Exercise:
Each entry below is to be duplicated precisely.

Page-level text extractions:

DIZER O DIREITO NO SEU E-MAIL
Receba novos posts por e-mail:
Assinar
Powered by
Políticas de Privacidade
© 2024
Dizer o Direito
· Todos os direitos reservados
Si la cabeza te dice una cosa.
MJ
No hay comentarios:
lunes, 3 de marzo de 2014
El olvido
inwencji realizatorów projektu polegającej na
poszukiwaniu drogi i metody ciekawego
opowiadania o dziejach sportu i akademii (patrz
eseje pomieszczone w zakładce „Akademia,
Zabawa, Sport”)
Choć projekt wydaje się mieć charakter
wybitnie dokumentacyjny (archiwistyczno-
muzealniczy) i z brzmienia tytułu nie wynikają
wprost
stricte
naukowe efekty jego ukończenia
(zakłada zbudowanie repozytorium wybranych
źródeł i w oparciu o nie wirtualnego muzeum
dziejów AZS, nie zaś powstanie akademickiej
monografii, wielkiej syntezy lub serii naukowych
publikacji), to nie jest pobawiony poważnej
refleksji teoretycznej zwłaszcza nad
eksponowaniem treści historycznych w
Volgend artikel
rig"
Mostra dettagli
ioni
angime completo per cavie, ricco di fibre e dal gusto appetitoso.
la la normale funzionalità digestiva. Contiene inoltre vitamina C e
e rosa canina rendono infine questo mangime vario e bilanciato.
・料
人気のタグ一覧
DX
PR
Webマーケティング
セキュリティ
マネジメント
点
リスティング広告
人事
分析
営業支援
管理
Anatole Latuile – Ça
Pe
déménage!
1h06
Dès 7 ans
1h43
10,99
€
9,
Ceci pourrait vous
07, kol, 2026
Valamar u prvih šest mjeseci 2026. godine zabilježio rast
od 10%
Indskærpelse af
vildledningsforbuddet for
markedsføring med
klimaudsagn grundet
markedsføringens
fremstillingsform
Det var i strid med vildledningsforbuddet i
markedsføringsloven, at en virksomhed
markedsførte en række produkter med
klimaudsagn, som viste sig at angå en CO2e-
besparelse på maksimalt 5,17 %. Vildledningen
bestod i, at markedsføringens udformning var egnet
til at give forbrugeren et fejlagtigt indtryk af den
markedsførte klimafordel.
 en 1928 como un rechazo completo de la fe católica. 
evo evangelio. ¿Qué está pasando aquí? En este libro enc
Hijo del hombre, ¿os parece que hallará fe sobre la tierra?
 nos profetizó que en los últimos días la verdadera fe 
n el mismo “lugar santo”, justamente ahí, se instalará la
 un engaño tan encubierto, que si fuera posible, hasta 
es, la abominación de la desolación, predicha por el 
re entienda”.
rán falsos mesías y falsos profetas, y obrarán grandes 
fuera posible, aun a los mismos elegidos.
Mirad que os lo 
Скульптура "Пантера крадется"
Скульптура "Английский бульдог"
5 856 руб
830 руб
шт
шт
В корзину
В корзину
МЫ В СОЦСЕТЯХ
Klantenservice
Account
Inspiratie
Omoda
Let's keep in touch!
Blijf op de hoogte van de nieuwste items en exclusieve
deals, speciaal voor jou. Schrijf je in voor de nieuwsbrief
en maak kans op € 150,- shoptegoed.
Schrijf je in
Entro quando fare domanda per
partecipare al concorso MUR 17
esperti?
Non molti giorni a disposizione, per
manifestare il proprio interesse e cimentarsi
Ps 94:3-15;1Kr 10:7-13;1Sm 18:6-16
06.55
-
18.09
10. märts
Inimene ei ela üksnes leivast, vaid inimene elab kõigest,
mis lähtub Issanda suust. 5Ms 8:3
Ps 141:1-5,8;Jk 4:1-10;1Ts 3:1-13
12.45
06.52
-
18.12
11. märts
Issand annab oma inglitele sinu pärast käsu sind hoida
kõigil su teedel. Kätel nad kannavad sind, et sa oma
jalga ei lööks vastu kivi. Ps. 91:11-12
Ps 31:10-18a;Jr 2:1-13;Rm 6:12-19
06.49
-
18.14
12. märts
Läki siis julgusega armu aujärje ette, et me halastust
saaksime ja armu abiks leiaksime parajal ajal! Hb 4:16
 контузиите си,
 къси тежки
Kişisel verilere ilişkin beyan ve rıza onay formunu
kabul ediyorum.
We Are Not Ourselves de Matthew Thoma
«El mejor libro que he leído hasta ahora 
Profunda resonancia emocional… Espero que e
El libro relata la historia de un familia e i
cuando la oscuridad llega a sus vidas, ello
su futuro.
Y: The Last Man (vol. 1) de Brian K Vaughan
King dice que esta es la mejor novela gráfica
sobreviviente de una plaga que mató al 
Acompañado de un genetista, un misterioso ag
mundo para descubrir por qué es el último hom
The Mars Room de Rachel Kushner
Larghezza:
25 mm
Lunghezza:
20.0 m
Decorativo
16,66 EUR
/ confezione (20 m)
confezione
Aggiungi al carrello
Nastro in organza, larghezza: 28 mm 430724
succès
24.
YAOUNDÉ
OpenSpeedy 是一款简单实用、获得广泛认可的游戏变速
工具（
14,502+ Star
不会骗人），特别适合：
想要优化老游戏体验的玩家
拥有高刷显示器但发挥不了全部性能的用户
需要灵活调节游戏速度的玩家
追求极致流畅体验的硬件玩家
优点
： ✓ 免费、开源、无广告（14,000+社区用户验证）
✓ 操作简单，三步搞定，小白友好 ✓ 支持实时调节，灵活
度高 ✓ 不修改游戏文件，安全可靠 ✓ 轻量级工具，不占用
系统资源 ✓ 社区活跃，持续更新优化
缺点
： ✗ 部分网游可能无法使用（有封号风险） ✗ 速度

Response:
DIZER O DIREITO NO SEU E-MAIL
Receba novos posts por e-mail:
Assinar
Powered by
Políticas de Privacidade
© 2024
Dizer o Direito
· Todos os direitos reservados
Si la cabeza te dice una cosa.
MJ
No hay comentarios:
lunes, 3 de marzo de 2014
El olvido
inwencji realizatorów projektu polegającej na
poszukiwaniu drogi i metody ciekawego
opowiadania o dziejach sportu i akademii (patrz
eseje pomieszczone w zakładce „Akademia,
Zabawa, Sport”)
Choć projekt wydaje się mieć charakter
wybitnie dokumentacyjny (archiwistyczno-
muzealniczy) i z brzmienia tytułu nie wynikają
wprost
stricte
naukowe efekty jego ukończenia
(zakłada zbudowanie repozytorium wybranych
źródeł i w oparciu o nie wirtualnego muzeum
dziejów AZS, nie zaś powstanie akademickiej
monografii, wielkiej syntezy lub serii naukowych
publikacji), to nie jest pobawiony poważnej
refleksji teoretycznej zwłaszcza nad
eksponowaniem treści historycznych w
Volgend artikel
rig"
Mostra dettagli
ioni
angime completo per cavie, ricco di fibre e dal gusto appetitoso.
la la normale funzionalità digestiva. Contiene inoltre vitamina C e
e rosa canina rendono infine questo mangime vario e bilanciato.
・料
人気のタグ一覧
DX
PR
Webマーケティング
セキュリティ
マネジメント
点
リスティング広告
人事
分析
営業支援
管理
Anatole Latuile – Ça
Pe
déménage!
1h06
Dès 7 ans
1h43
10,99
€
9,
Ceci pourrait vous
07, kol, 2026
Valamar u prvih šest mjeseci 2026. godine zabilježio rast
od 10%
Indskærpelse af
vildledningsforbuddet for
markedsføring med
klimaudsagn grundet
markedsføringens
fremstillingsform
Det var i strid med vildledningsforbuddet i
markedsføringsloven, at en virksomhed
markedsførte en række produkter med
klimaudsagn, som viste sig at angå en CO2e-
besparelse på maksimalt 5,17 %. Vildledningen
bestod i, at markedsføringens udformning var egnet
til at give forbrugeren et fejlagtigt indtryk af den
markedsførte klimafordel.
 en 1928 como un rechazo completo de la fe católica. 
evo evangelio. ¿Qué está pasando aquí? En este libro enc
Hijo del hombre, ¿os parece que hallará fe sobre la tierra?
 nos profetizó que en los últimos días la verdadera fe 
n el mismo “lugar santo”, justamente ahí, se instalará la
 un engaño tan encubierto, que si fuera posible, hasta 
es, la abominación de la desolación, predicha por el 
re entienda”.
rán falsos mesías y falsos profetas, y obrarán grandes 
fuera posible, aun a los mismos elegidos.
Mirad que os lo 
Скульптура "Пантера крадется"
Скульптура "Английский бульдог"
5 856 руб
830 руб
шт
шт
В корзину
В корзину
МЫ В СОЦСЕТЯХ
Klantenservice
Account
Inspiratie
Omoda
Let's keep in touch!
Blijf op de hoogte van de nieuwste items en exclusieve
deals, speciaal voor jou. Schrijf je in voor de nieuwsbrief
en maak kans op € 150,- shoptegoed.
Schrijf je in
Entro quando fare domanda per
partecipare al concorso MUR 17
esperti?
Non molti giorni a disposizione, per
manifestare il proprio interesse e cimentarsi
Ps 94:3-15;1Kr 10:7-13;1Sm 18:6-16
06.55
-
18.09
10. märts
Inimene ei ela üksnes leivast, vaid inimene elab kõigest,
mis lähtub Issanda suust. 5Ms 8:3
Ps 141:1-5,8;Jk 4:1-10;1Ts 3:1-13
12.45
06.52
-
18.12
11. märts
Issand annab oma inglitele sinu pärast käsu sind hoida
kõigil su teedel. Kätel nad kannavad sind, et sa oma
jalga ei lööks vastu kivi. Ps. 91:11-12
Ps 31:10-18a;Jr 2:1-13;Rm 6:12-19
06.49
-
18.14
12. märts
Läki siis julgusega armu aujärje ette, et me halastust
saaksime ja armu abiks leiaksime parajal ajal! Hb 4:16
 контузиите си,
 къси тежки
Kişisel verilere ilişkin beyan ve rıza onay formunu
kabul ediyorum.
We Are Not Ourselves de Matthew Thoma
«El mejor libro que he leído hasta ahora 
Profunda resonancia emocional… Espero que e
El libro relata la historia de un familia e i
cuando la oscuridad llega a sus vidas, ello
su futuro.
Y: The Last Man (vol. 1) de Brian K Vaughan
King dice que esta es la mejor novela gráfica
sobreviviente de una plaga que mató al 
Acompañado de un genetista, un misterioso ag
mundo para descubrir por qué es el último hom
The Mars Room de Rachel Kushner
Larghezza:
25 mm
Lunghezza:
20.0 m
Decorativo
16,66 EUR
/ confezione (20 m)
confezione
Aggiungi al carrello
Nastro in organza, larghezza: 28 mm 430724
succès
24.
YAOUNDÉ
OpenSpeedy 是一款简单实用、获得广泛认可的游戏变速
工具（
14,502+ Star
不会骗人），特别适合：
想要优化老游戏体验的玩家
拥有高刷显示器但发挥不了全部性能的用户
需要灵活调节游戏速度的玩家
追求极致流畅体验的硬件玩家
优点
： ✓ 免费、开源、无广告（14,000+社区用户验证）
✓ 操作简单，三步搞定，小白友好 ✓ 支持实时调节，灵活
度高 ✓ 不修改游戏文件，安全可靠 ✓ 轻量级工具，不占用
系统资源 ✓ 社区活跃，持续更新优化
缺点
： ✗ 部分网游可能无法使用（有封号风险） ✗ 速度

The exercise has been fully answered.